# Problem
Reproduce from the records below, with no pictures, exactly the lines between the one containing "nose: (88, 174)" and the one containing "left eye: (1116, 359)", inclusive.

(Bounding boxes with keypoints)
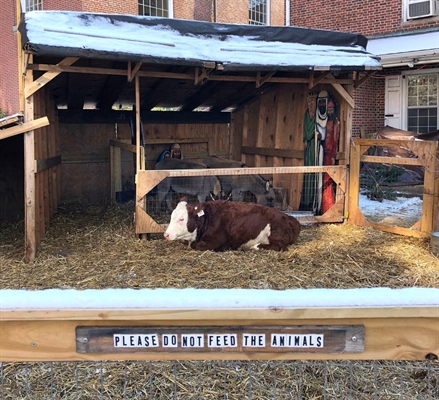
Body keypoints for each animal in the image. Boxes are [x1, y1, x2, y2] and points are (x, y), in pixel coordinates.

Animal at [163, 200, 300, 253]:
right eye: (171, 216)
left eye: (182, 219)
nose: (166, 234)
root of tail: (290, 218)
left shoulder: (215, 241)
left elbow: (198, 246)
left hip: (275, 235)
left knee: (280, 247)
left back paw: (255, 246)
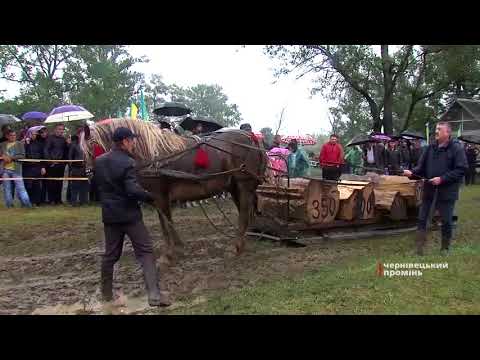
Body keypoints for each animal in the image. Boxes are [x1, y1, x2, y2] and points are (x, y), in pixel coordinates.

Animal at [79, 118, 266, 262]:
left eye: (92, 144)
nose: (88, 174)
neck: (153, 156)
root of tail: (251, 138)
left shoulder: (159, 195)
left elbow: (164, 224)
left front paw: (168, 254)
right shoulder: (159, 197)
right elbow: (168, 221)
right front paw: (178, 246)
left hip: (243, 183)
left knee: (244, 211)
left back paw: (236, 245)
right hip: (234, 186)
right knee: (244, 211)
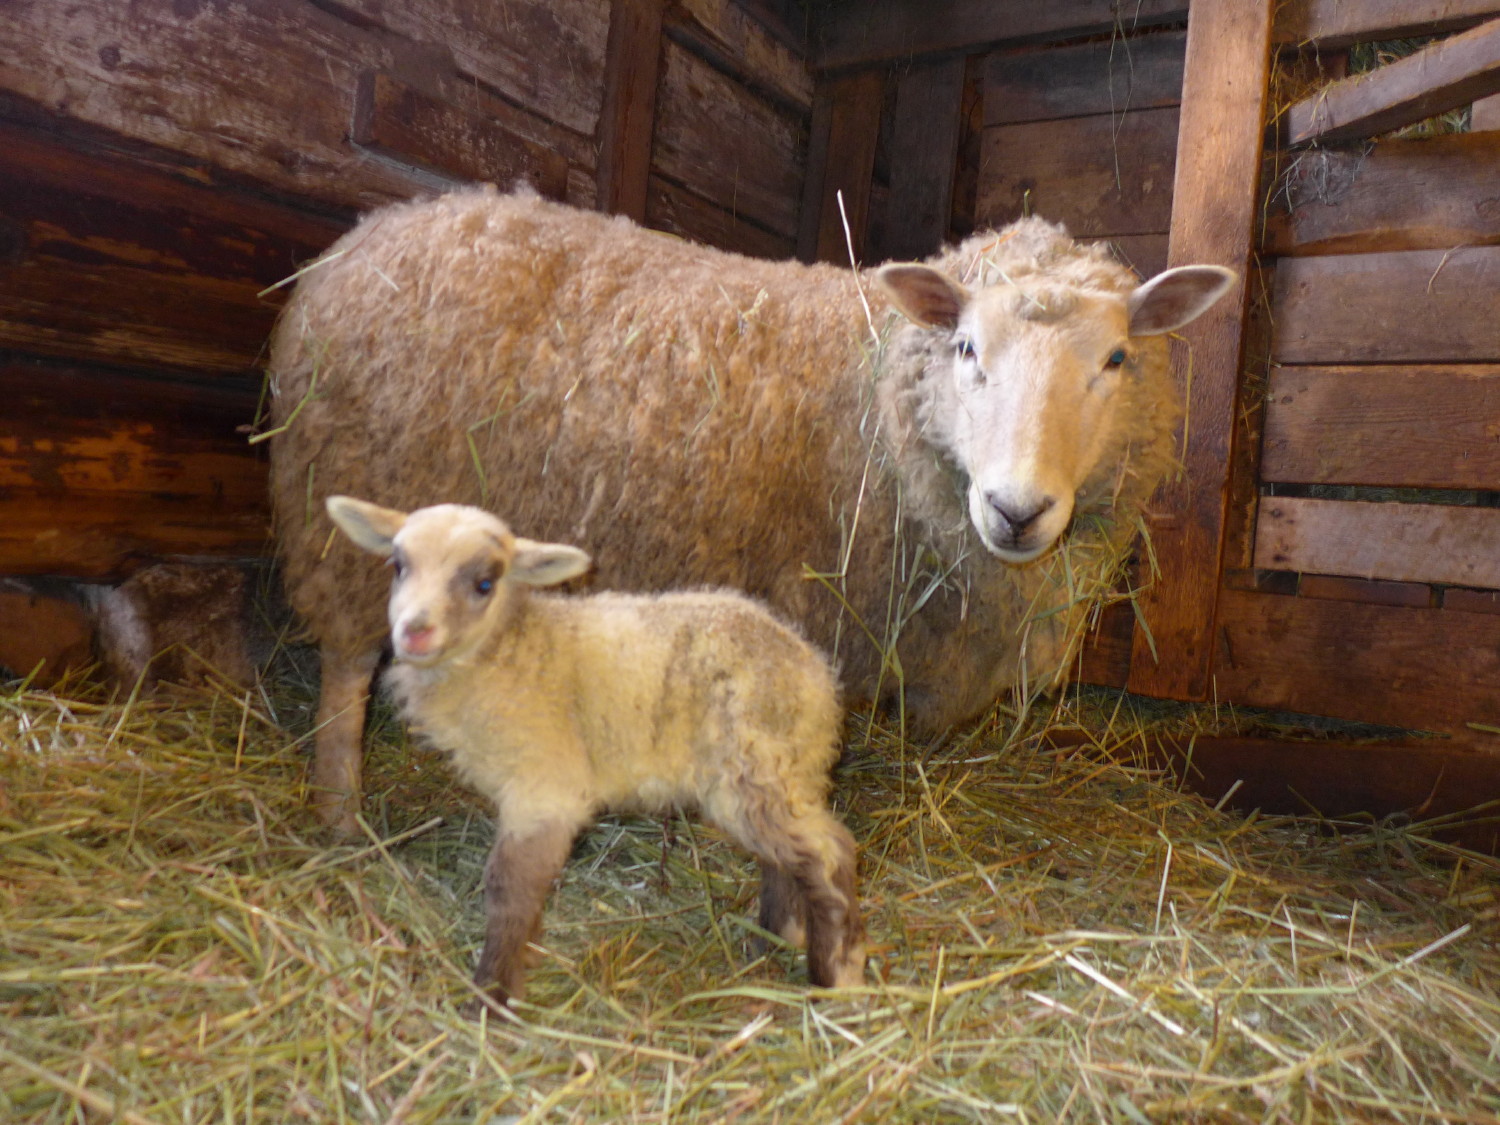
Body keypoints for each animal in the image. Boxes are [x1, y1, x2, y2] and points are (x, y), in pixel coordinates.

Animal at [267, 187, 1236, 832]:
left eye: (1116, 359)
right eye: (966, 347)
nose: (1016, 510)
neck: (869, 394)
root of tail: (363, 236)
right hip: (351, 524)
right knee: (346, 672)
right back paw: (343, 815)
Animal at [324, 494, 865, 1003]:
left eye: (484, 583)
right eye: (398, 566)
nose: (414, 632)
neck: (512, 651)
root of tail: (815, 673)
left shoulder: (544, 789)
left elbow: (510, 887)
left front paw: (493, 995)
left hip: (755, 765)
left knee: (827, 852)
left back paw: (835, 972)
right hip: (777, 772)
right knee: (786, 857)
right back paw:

# Completed exercise
nose: (88, 174)
neck: (153, 156)
root of tail: (251, 138)
left shoulder: (159, 195)
left elbow: (164, 224)
left front paw: (168, 254)
right shoulder: (159, 197)
right elbow: (168, 221)
right front paw: (178, 246)
left hip: (243, 183)
left knee: (244, 211)
left back paw: (236, 245)
right hip: (234, 186)
right knee: (244, 211)
Body keypoints for each animal in the image. Boxes are [x1, y1, x2, y2] and points are (x, y), in pixel coordinates.

Animal at [267, 187, 1236, 832]:
left eye: (1116, 359)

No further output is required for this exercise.